• **STATED PROBLEM**: Could you write out the listing below again, replacing every "chocolates" with "candies" and changing nothing else? Leave the pictures out.
• • • • • • •
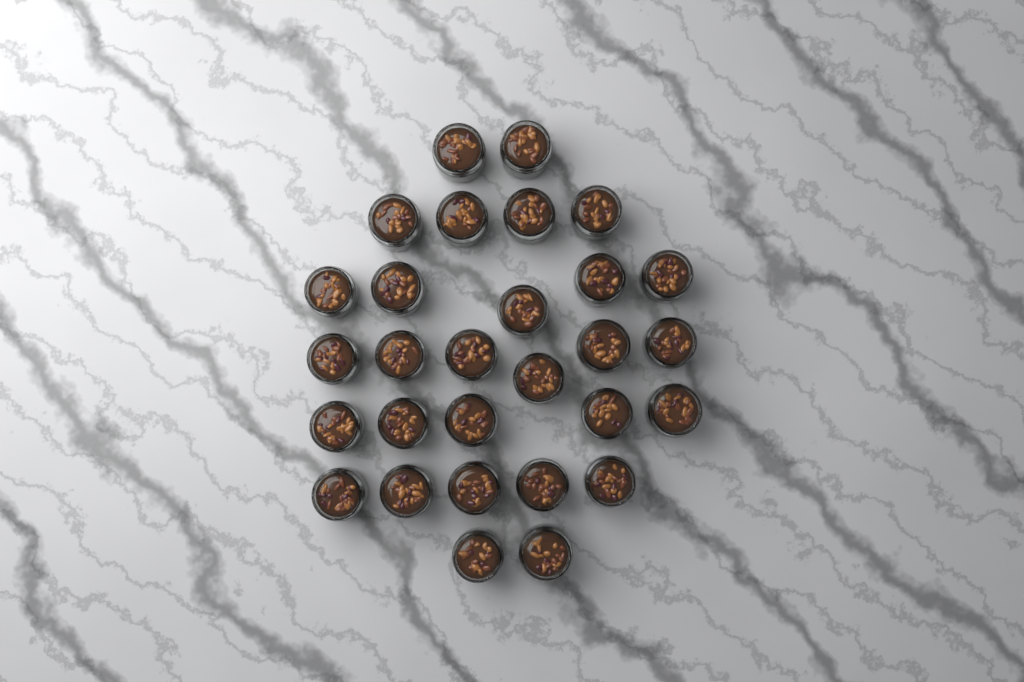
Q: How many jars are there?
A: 29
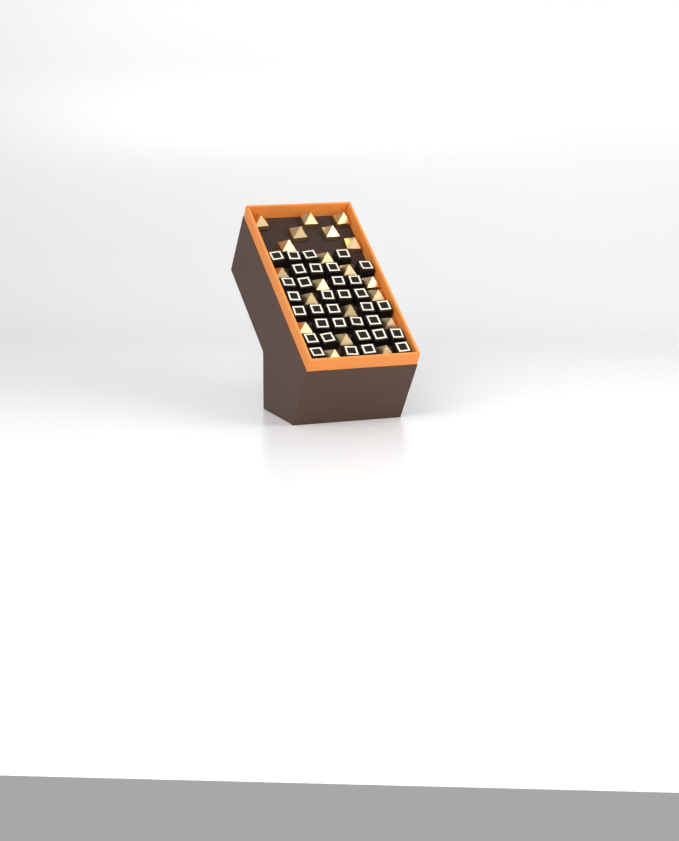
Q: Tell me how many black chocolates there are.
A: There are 34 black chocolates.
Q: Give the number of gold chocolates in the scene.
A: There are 20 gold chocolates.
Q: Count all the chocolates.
• • • • • • •
• **SOLUTION**:
Q: How many jars are there?
A: 29
Q: Tell me how many black candies there are.
A: There are 34 black candies.
Q: Give the number of gold candies in the scene.
A: There are 20 gold candies.
Q: Count all the candies.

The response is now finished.